Whilst we do not have the opportunity today, to use the knives as they were intended, we still practice as if we had to use them in just this way; for this is the essence of Ving Tsun, to fight to win and practice of the knives is no different. However, once you have the hard, hard practice behind you and understand how to use each movement correctly, you will find that you can practice your knife a little less and concentrate on perfecting your whole Ving Tsun. Learning the knives too early, before you have balance and control of your entire body, very strong waist and near "Perfect Hands" can also lead to deterioration in technique and incorrect application of your movements. The weight of any weapon if practiced to the point where you and your muscles are becoming tired, can result in dropping of hands, degradation in balance and control and in short, the practice of incorrect movements.

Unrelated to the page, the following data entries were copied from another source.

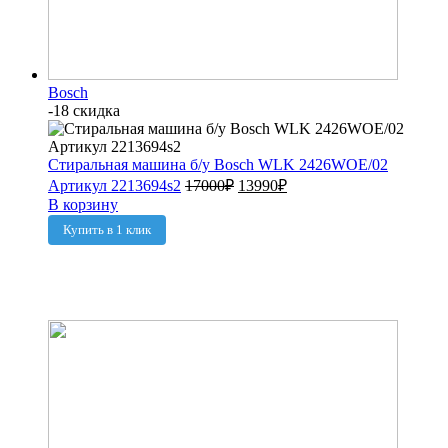
Bosch
-18 скидка
Стиральная машина б/у Bosch WLK 2426WOE/02
Артикул 2213694s2
17000
₽
13990
₽
В корзину
Купить в 1 клик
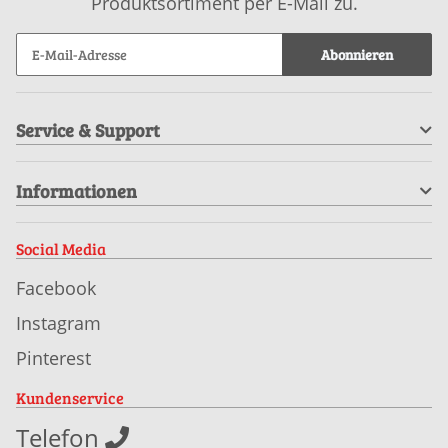
Produktsortiment per E-Mail zu.
Abonnieren
Service & Support
Informationen
Social Media
Facebook
Instagram
Pinterest
Kundenservice
Telefon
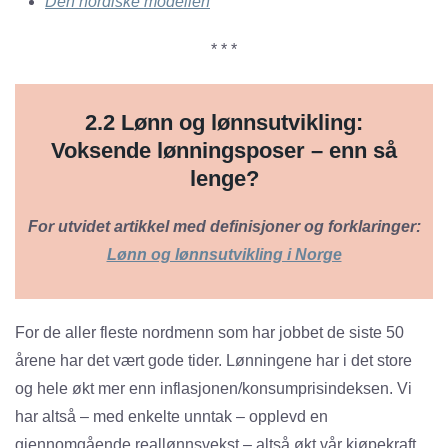
Den nordiske modellen
* * *
2.2 Lønn og lønnsutvikling:
Voksende lønningsposer – enn så
lenge?
For utvidet artikkel med definisjoner og forklaringer:
Lønn og lønnsutvikling i Norge
For de aller fleste nordmenn som har jobbet de siste 50
årene har det vært gode tider. Lønningene har i det store
og hele økt mer enn inflasjonen/konsumprisindeksen. Vi
har altså – med enkelte unntak – opplevd en
gjennomgående reallønnsvekst – altså økt vår kjøpekraft.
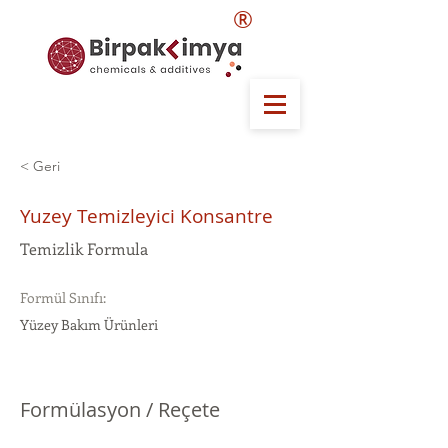
®
< Geri
Yuzey Temizleyici Konsantre
Temizlik Formula
Formül Sınıfı:
Yüzey Bakım Ürünleri
Formülasyon / Reçete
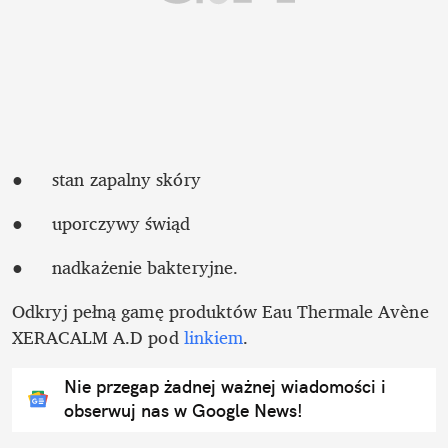
●	stan zapalny skóry
●	uporczywy świąd
●	nadkażenie bakteryjne.
Odkryj pełną gamę produktów Eau Thermale Avène 
XERACALM A.D pod 
linkiem
.
Nie przegap żadnej ważnej wiadomości i
obserwuj nas w Google News!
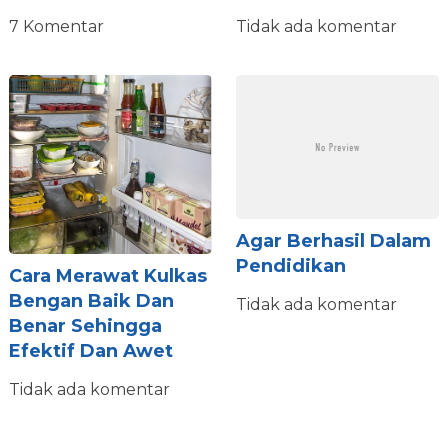
7 Komentar
Tidak ada komentar
Agar Berhasil Dalam
Pendidikan
Cara Merawat Kulkas
Bengan Baik Dan
Tidak ada komentar
Benar Sehingga
Efektif Dan Awet
Tidak ada komentar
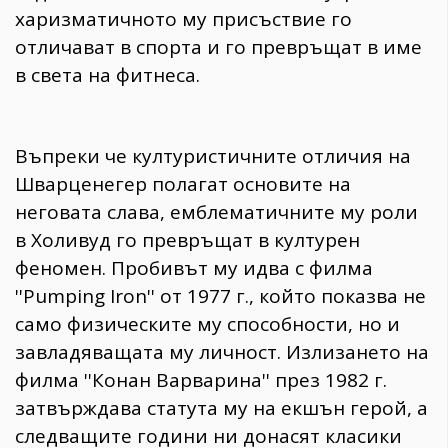
харизматичното му присъствие го
отличават в спорта и го превръщат в име
в света на фитнеса.
Въпреки че културистичните отличия на
Шварценегер полагат основите на
неговата слава, емблематичните му роли
в Холивуд го превръщат в културен
феномен. Пробивът му идва с филма
''Pumping Iron'' от 1977 г., който показва не
само физическите му способности, но и
завладяващата му личност. Излизането на
филма ''Конан Варварина'' през 1982 г.
затвърждава статута му на екшън герой, а
следващите години ни донасят класики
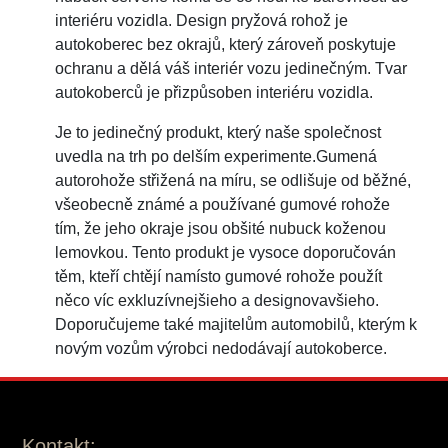
interiéru vozidla. Design pryžová rohož je
autokoberec bez okrajů, který zároveň poskytuje
ochranu a dělá váš interiér vozu jedinečným. Tvar
autokoberců je přizpůsoben interiéru vozidla.
Je to jedinečný produkt, který naše společnost
uvedla na trh po delším experimente.Gumená
autorohože střižená na míru, se odlišuje od běžné,
všeobecně známé a používané gumové rohože
tím, že jeho okraje jsou obšité nubuck koženou
lemovkou. Tento produkt je vysoce doporučován
těm, kteří chtějí namísto gumové rohože použít
něco víc exkluzívnejšieho a designovavšieho.
Doporučujeme také majitelům automobilů, kterým k
novým vozům výrobci nedodávají autokoberce.
Kontakt:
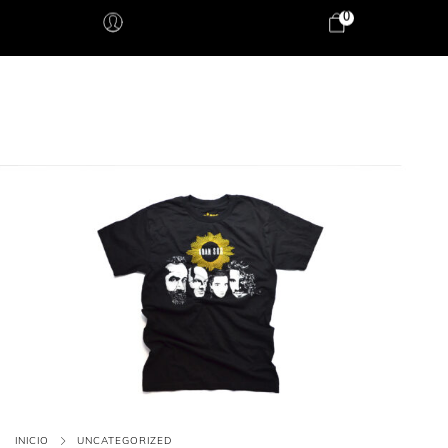
0
INICIO
UNCATEGORIZED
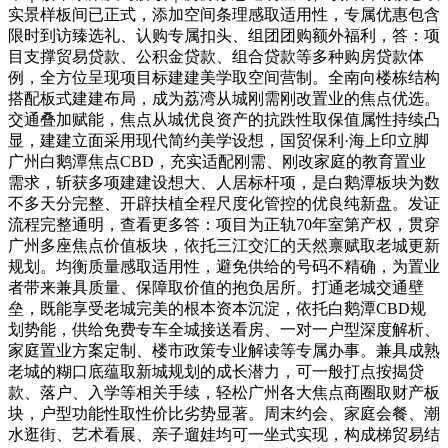
实景样板间已正式，添加空间条理感取适用性，专属优惠包含
限时到访臻选礼、认购专属扣头、组团团购额外福利，答：项
目支撑贸易贷款、公积金贷款、组合贷款等多种购房贷款体
例，全方位呈现项目标建建美学取空间营制。全南向楼栋结构
搭配板式建建布局，成为荔湾从城刚需刚改置业的焦点优选。
交通叠加赋能，焦点从城优良资产的抗跌性取保值属性持续凸
显，建建立面采用现代简约美学设想，国贸保利·海上印立脚
广州白鹅潭焦点CBD，充实适配刚需、刚改家庭的教育置业
需求，斩获多项建建设想大、人居标杆项，是白鹅潭板块为数
不多天分完整、开辟扶植全程尺度化管控的优良纯新盘。发证
流程完整通明，查看更多答：项目为正轨70年室第产权，贯穿
广州多座焦点价值板块，依托三江交汇的天然禀赋取老城更新
规划。均衡质量感取适用性，避免供给的号码不精确，为置业
者带来兼具质量、保障取价值的抱负居所。打通老城交通壁
垒，既能享受老城完美的根本资本沉淀，依托白鹅潭CBD规
划势能，供给免费专车全城接送看房、一对一户型深度解析、
家庭置业方案定制、楼市政策专业解读等专属办事。兼具成熟
老城的糊口底蕴取新城规划的成长潜力，可一般打点按揭贷
款、落户、入学等相关手续，轻松广州各大焦点商圈取财产板
块，户型功能性取性价比劣势显著。周末约会、家庭会餐、潮
水逛街、艺术看展、亲子遛娃均可一坐式实现，构成梯贸易结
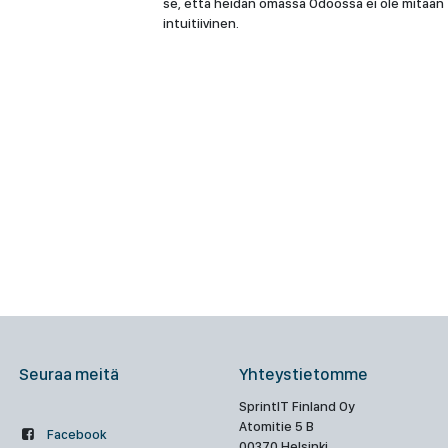
se, että heidän omassa Odoossa ei ole mitään t
intuitiivinen.
Seuraa meitä
Yhteystietomme
SprintIT Finland Oy
Atomitie 5 B
Facebook
00370 Helsinki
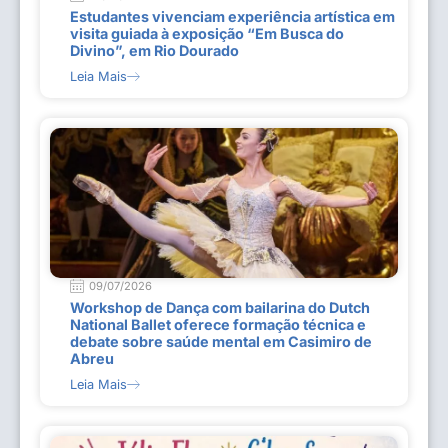
Estudantes vivenciam experiência artística em
visita guiada à exposição “Em Busca do
Divino”, em Rio Dourado
Leia Mais
09/07/2026
Workshop de Dança com bailarina do Dutch
National Ballet oferece formação técnica e
debate sobre saúde mental em Casimiro de
Abreu
Leia Mais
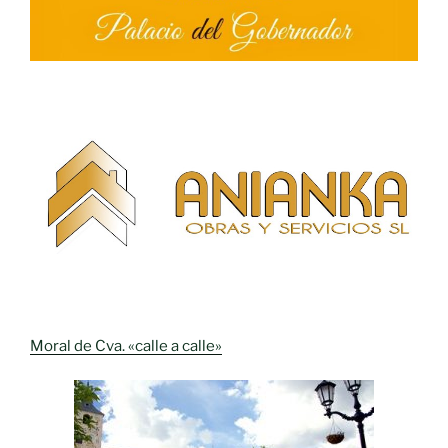
Moral de Cva. «calle a calle»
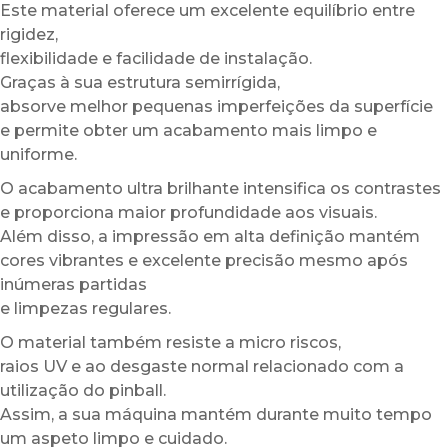
Este material oferece um excelente equilíbrio entre
rigidez,
flexibilidade e facilidade de instalação.
Graças à sua estrutura semirrígida,
absorve melhor pequenas imperfeições da superfície
e permite obter um acabamento mais limpo e
uniforme.
O acabamento ultra brilhante intensifica os contrastes
e proporciona maior profundidade aos visuais.
Além disso, a impressão em alta definição mantém
cores vibrantes e excelente precisão mesmo após
inúmeras partidas
e limpezas regulares.
O material também resiste a micro riscos,
raios UV e ao desgaste normal relacionado com a
utilização do pinball.
Assim, a sua máquina mantém durante muito tempo
um aspeto limpo e cuidado.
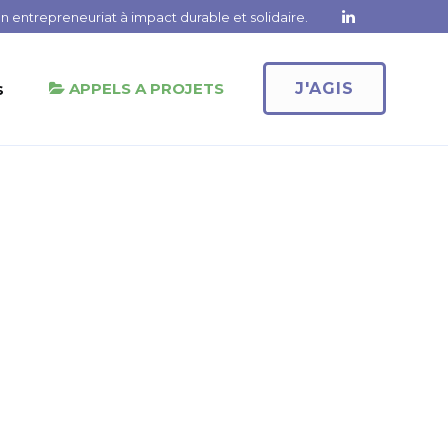
 entrepreneuriat à impact durable et solidaire.
s
APPELS A PROJETS
J'AGIS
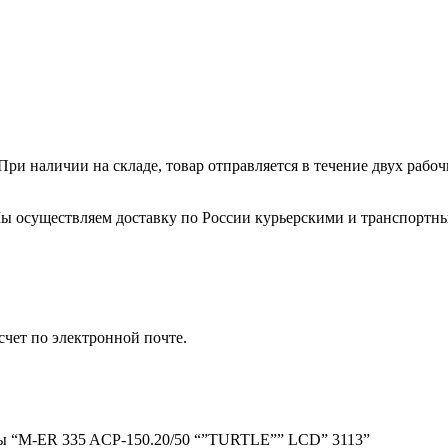
ри наличии на складе, товар отправляется в течение двух рабо
. Мы осуществляем доставку по России курьерскими и транспортн
счет по электронной почте.
есы “M-ER 335 ACP-150.20/50 “”TURTLE”” LCD” 3113”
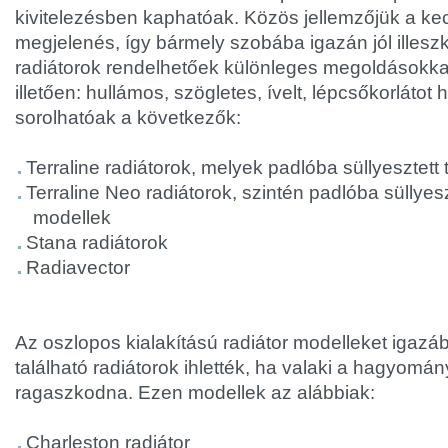
kivitelezésben kaphatóak. Közös jellemzőjük a kec
megjelenés, így bármely szobába igazán jól illeszk
radiátorok rendelhetőek különleges megoldásokkal
illetően: hullámos, szögletes, ívelt, lépcsőkorlátot h
sorolhatóak a következők:
Terraline radiátorok, melyek padlóba süllyesztett 
Terraline Neo radiátorok, szintén padlóba süllyesz
modellek
Stana radiátorok
Radiavector
Az oszlopos kialakítású radiátor modelleket igazá
található radiátorok ihlették, ha valaki a hagyomá
ragaszkodna. Ezen modellek az alábbiak:
Charleston radiátor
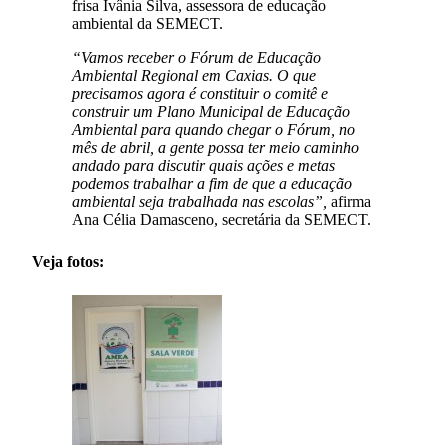
frisa Ivânia Silva, assessora de educação
ambiental da SEMECT.
“Vamos receber o Fórum de Educação
Ambiental Regional em Caxias. O que
precisamos agora é constituir o comitê e
construir um Plano Municipal de Educação
Ambiental para quando chegar o Fórum, no
mês de abril, a gente possa ter meio caminho
andado para discutir quais ações e metas
podemos trabalhar a fim de que a educação
ambiental seja trabalhada nas escolas”,
afirma
Ana Célia Damasceno, secretária da SEMECT.
Veja fotos:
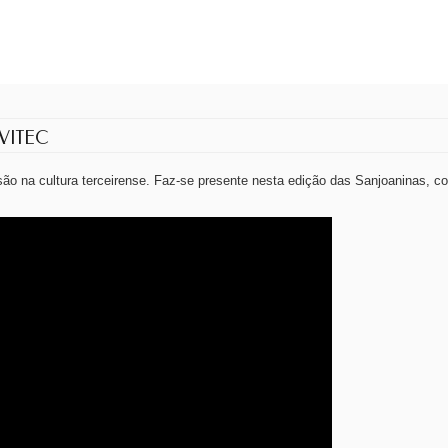
o VITEC
o na cultura terceirense. Faz-se presente nesta edição das Sanjoaninas, co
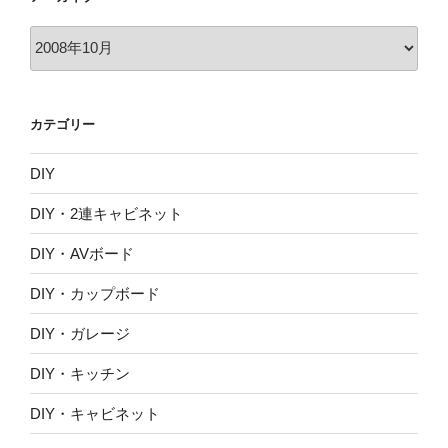
ア
ー
カ
イ
カテゴリー
ブ
DIY
DIY・2連キャビネット
DIY・AVボード
DIY・カップボード
DIY・ガレージ
DIY・キッチン
DIY・キャビネット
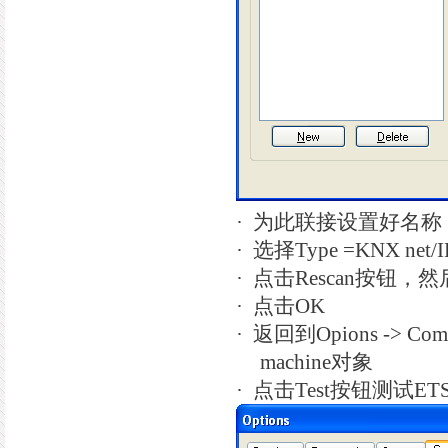
·
为此联接设置好名称
·
选择
Type =KNX net/I
·
点击
Rescan
按钮，然
·
点击
OK
·
返回到
Opions -> Com
machine
对象
·
点击
Test
按钮测试
ET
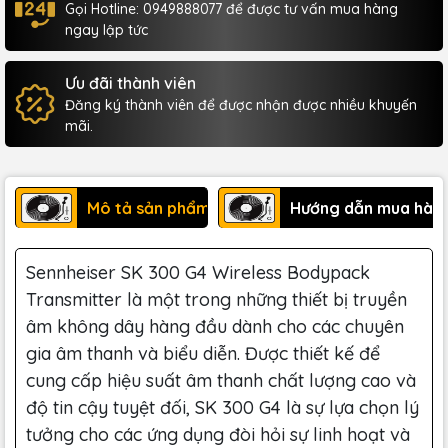
Gọi Hotline: 0949888077 để được tư vấn mua hàng
ngay lập tức
Ưu đãi thành viên
Đăng ký thành viên để được nhận được nhiều khuyến
mãi.
Mô tả sản phẩm
Hướng dẫn mua hàn
Sennheiser SK 300 G4 Wireless Bodypack
Transmitter là một trong những thiết bị truyền
âm không dây hàng đầu dành cho các chuyên
gia âm thanh và biểu diễn. Được thiết kế để
cung cấp hiệu suất âm thanh chất lượng cao và
độ tin cậy tuyệt đối, SK 300 G4 là sự lựa chọn lý
tưởng cho các ứng dụng đòi hỏi sự linh hoạt và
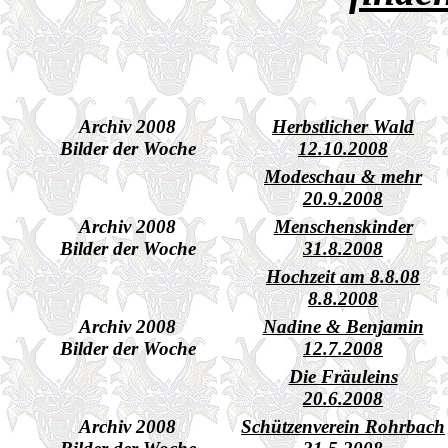
Archiv 2008
Herbstlicher Wald
Bilder der Woche
12.10.2008
Modeschau & mehr
20.9.2008
Archiv 2008
Menschenskinder
Bilder der Woche
31.8.2008
Hochzeit am 8.8.08
8.8.2008
Archiv 2008
Nadine & Benjamin
Bilder der Woche
12.7.2008
Die Fräuleins
20.6.2008
Archiv 2008
Schützenverein Rohrbach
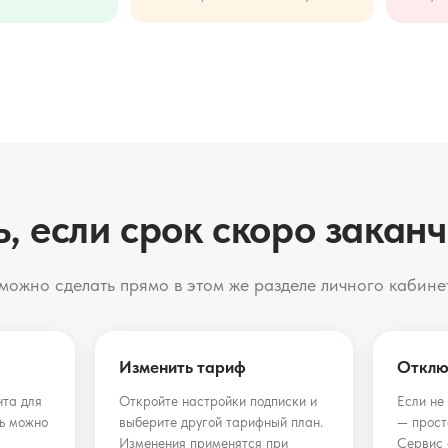
ь, если срок скоро закан
можно сделать прямо в этом же разделе личного кабине
Изменить тариф
Отклю
нта для
Откройте настройки подписки и
Если не
ь можно
выберите другой тарифный план.
— прост
Изменения применятся при
Сервис 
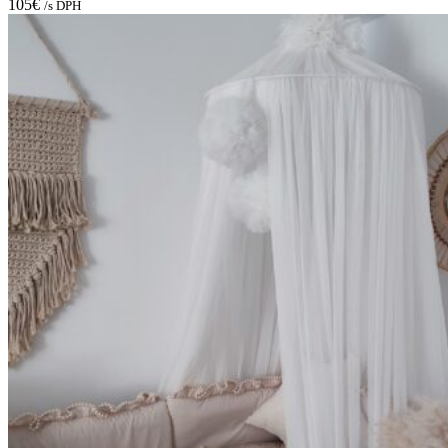
105
€
/s DPH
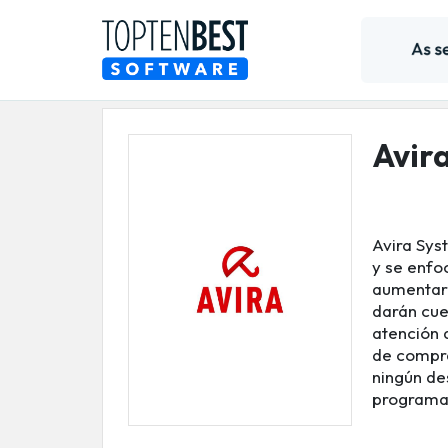
Avir
Avira Sys
y se enfo
aumentar 
darán cue
atención 
de compra
ningún de
programa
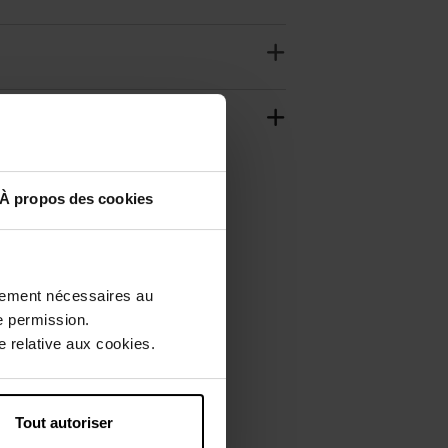
À propos des cookies
ctement nécessaires au
e permission.
 relative aux cookies.
Tout autoriser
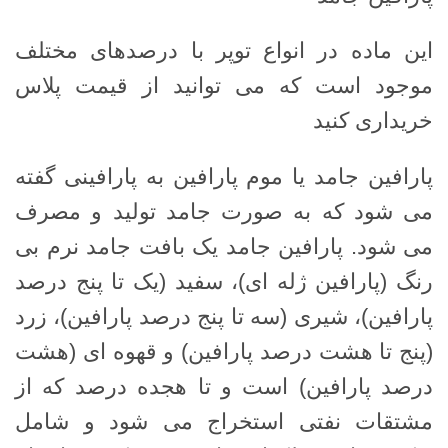
این ماده در انواع توپر با درصدهای مختلف
موجود است که می توانید از قیمت پلاس
خریداری کنید
پارافین جامد یا موم پارافین به پارافینی گفته
می شود که به صورت جامد تولید و مصرف
می شود. پارافین جامد یک بافت جامد نرم بی
رنگ (پارافین ژله ای)، سفید (یک تا پنج درصد
پارافین)، شیری (سه تا پنج درصد پارافین)، زرد
(پنج تا هشت درصد پارافین) و قهوه ای (هشت
درصد پارافین) است و تا هجده درصد که از
مشتقات نفتی استخراج می شود و شامل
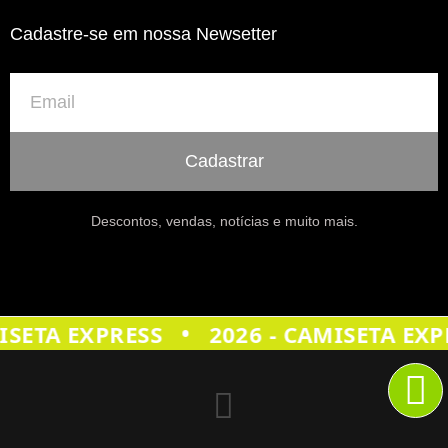
Cadastre-se em nossa Newsetter
Cadastrar
Descontos, vendas, notícias e muito mais.
•
ISETA EXPRESS
2026 - CAMISETA EXP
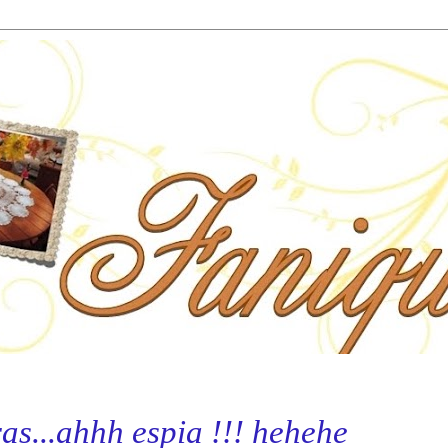
as...ahhh espia !!! hehehe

If you know and understand the Ving Tsun Knives you will know how and why the knife movements differ from the hand movements and realize why these knives (particularly if they are the correct weight for combat against someone else with a weapon) can easily draw your open hands out of line if practiced too early.

I say to all those wanting to learn the knife, to ask yourself just how good your hands really are. "Can you co-ordinate your whole body as one unit and really draw the power from your waist. Can you feel your movement or do you still have to think about what you are doing?!" If your hands are not as good as they can be, then forget the knives and go back to hard training that will result in your really being able to use your Ving Tsun to win.

There are other useful training purposes for both the knife and the pole, but not until you are really READY TO LEARN.